Glacier can get pricey when you store/retrieve your data because of ops, retrieval fees, and egress (if going to the internet). We feel like immediate availability is a compelling advantage of our product.
Best for archive and backup. You can also see how Vivint uses them to store video clips and stream them to customers when needed: https://crowdstorage.com/solutions/
> Yes, Polycloud is GDPR compliant. [...] processed and stored on servers located across the United States [...] certified with the EU-U.S. Privacy Shield Framework.
I don't think this means Polycloud is GDRP compliant. It's my understanding the Privacy Shield Framework was struck down by the EU courts. Might be a bit careful here if you are a EU business.

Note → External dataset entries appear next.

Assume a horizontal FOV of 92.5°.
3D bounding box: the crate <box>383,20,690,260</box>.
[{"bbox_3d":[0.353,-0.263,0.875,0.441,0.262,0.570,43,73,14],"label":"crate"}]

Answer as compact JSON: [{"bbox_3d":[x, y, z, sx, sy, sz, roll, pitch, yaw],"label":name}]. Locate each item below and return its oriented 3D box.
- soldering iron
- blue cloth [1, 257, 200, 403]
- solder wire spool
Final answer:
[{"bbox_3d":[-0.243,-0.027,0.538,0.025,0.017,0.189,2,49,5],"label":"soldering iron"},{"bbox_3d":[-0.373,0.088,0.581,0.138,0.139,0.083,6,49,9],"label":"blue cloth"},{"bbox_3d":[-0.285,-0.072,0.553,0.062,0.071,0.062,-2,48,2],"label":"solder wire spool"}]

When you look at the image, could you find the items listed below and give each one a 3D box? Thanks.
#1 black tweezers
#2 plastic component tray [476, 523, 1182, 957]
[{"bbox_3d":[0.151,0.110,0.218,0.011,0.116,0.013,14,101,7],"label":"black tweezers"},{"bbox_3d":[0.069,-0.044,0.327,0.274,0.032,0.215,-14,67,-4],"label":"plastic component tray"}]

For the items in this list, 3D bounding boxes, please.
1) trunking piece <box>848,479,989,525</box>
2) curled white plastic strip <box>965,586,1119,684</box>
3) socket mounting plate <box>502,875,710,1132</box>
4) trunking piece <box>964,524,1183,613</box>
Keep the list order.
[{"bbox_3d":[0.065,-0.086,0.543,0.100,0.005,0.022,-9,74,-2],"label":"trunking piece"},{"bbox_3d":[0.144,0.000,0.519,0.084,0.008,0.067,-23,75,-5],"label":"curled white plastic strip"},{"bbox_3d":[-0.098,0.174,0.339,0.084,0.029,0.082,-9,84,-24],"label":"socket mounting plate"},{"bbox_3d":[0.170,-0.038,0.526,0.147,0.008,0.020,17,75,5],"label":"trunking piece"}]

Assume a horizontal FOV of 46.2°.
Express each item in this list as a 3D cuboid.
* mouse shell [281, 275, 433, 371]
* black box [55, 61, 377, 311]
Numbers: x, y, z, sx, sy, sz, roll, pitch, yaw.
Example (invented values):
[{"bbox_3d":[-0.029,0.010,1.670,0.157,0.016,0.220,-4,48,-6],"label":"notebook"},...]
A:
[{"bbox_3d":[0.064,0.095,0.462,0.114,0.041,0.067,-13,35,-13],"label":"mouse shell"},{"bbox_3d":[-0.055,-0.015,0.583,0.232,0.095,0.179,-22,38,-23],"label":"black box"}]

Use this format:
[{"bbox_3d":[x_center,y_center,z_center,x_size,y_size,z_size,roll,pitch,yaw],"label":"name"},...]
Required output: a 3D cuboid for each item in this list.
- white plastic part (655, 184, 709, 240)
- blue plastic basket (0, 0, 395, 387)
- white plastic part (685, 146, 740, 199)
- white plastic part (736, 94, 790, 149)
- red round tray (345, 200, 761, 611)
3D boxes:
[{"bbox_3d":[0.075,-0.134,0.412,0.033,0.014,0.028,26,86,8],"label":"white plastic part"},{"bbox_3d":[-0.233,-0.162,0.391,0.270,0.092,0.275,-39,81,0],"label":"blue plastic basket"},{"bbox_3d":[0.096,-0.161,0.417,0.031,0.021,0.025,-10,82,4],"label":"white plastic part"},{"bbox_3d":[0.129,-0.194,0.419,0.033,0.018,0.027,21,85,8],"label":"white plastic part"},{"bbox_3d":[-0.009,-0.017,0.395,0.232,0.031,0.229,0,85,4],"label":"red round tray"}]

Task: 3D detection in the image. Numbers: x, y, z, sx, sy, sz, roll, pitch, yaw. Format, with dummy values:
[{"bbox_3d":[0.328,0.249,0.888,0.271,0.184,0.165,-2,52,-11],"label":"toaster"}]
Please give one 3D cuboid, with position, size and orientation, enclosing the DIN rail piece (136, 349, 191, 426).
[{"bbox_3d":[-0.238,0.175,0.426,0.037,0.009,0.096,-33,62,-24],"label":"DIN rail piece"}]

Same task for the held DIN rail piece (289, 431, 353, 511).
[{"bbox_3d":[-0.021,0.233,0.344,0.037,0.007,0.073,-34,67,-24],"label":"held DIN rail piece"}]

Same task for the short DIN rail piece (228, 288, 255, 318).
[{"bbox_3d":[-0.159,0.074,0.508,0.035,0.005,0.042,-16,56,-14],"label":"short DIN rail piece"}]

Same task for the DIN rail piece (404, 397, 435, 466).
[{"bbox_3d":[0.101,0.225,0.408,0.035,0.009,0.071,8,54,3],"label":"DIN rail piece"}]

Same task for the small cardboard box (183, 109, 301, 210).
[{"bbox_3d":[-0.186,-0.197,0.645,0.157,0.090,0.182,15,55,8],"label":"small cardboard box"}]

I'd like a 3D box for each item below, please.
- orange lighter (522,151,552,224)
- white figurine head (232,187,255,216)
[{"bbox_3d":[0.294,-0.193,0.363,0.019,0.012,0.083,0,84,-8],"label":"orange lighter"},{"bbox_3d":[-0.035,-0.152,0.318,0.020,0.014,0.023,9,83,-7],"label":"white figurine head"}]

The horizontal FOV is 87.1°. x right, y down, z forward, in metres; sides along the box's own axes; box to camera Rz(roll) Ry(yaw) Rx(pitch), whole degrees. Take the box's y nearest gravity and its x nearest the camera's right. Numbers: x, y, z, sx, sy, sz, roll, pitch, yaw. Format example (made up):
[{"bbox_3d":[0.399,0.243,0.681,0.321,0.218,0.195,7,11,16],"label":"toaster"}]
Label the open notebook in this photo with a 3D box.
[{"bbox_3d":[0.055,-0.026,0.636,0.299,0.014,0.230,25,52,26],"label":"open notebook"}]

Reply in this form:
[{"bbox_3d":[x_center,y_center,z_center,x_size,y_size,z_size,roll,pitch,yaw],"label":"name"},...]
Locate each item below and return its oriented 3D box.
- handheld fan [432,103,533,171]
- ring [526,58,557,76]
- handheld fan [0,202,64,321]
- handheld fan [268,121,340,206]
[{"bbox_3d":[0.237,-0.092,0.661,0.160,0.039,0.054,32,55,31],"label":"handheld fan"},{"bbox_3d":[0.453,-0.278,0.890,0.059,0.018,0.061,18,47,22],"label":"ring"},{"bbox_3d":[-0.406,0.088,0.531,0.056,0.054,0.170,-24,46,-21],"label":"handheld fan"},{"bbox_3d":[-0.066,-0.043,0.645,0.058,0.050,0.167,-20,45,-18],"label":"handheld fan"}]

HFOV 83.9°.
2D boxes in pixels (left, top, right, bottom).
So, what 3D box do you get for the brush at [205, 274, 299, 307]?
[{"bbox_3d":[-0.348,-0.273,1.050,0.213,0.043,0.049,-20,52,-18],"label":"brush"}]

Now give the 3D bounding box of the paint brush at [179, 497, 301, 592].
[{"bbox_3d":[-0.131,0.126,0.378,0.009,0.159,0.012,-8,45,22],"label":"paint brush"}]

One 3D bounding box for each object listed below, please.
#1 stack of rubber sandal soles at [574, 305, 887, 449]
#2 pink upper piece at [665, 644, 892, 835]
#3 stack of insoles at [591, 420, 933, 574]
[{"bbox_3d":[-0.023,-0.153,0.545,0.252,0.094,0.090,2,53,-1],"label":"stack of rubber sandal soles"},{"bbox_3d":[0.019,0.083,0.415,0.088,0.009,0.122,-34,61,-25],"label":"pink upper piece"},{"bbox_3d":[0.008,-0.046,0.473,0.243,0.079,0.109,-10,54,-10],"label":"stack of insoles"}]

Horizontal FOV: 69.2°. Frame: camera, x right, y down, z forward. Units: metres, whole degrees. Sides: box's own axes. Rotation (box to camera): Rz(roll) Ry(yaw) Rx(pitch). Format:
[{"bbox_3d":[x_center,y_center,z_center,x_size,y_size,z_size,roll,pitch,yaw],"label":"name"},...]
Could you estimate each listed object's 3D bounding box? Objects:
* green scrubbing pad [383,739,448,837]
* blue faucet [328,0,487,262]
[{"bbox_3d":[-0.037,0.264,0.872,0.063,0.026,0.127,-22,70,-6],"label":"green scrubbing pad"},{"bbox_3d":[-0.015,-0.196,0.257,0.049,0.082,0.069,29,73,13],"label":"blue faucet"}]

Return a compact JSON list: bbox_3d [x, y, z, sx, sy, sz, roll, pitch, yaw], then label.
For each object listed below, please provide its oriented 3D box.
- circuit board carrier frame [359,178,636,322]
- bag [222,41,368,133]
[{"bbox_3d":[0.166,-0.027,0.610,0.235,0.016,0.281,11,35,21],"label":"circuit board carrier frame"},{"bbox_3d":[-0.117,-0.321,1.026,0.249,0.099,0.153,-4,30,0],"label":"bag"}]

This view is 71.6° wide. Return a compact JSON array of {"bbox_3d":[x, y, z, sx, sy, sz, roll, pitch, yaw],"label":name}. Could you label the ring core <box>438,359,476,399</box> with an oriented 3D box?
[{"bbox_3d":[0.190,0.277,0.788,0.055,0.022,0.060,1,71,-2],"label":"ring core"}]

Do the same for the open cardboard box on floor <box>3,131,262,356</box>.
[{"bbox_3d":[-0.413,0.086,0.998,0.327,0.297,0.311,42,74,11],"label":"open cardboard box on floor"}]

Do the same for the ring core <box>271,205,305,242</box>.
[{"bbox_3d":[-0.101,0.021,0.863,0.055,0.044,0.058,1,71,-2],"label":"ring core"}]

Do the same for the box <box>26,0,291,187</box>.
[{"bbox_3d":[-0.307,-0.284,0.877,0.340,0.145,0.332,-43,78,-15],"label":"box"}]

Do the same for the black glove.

Says it is GDPR compliant - but I don't see it explained how?
You say you would use "Standard Data Protection Clauses" if the data goes outside of the US ... but I don't want my data in the US in the first place, so is this really a US only service?
How would those clauses be implemented?
Does every node have a contractual agreement with you?
How would you know if someone took their computer with them on holiday to another country?
Also, how is the data encrypted? "State of the art encryption" is just marketing fluff :)
>This means that with our 20/40 encoding scheme, a malicious attacker would need to physically access 20 different nodes within our network of almost 300,000 devices.
Which community is providing 300k devices? Is Polycloud building on top of IPFS or Sia?
One killer feature could be some form of ransomware protection. If a sudden entropy change is detected, snapshot the data, then provide the customer with the option to revert changes from that time (up to, say, a week).
If you scroll a bit on the Backblaze B2 pricing page, they have an easy calculator that will tell you exactly what the costs will be.
$0.005/GB/Month for storage
$0.01/GB for egress
The only "hidden" cost I'd say they have is they have a limit on some API calls. For example their b2_download_file_by_name is limited to 2500 calls per day and then $0.004 per 10k calls after that.
How do you arrive at twice as expensive as AWS glacier?
AWS S3 Glacier is the same $0.004/GB/month and requires the same minimum of 90 days, but retrieval takes "from 1 minute to 12 hours". They also have large retrieval costs (on top of the regular egress to the internet) and API call charges.
AWS S3 Deep glacier is only $0.00099/GB/month, but requires it to be stored 180 days and also have operation/retrieval fees. "For long-term data archiving that is accessed once or twice in a year and can be restored within 12 hours"
Our website is right now being redesigned and your comments here are helpful to help us know where we need to improve!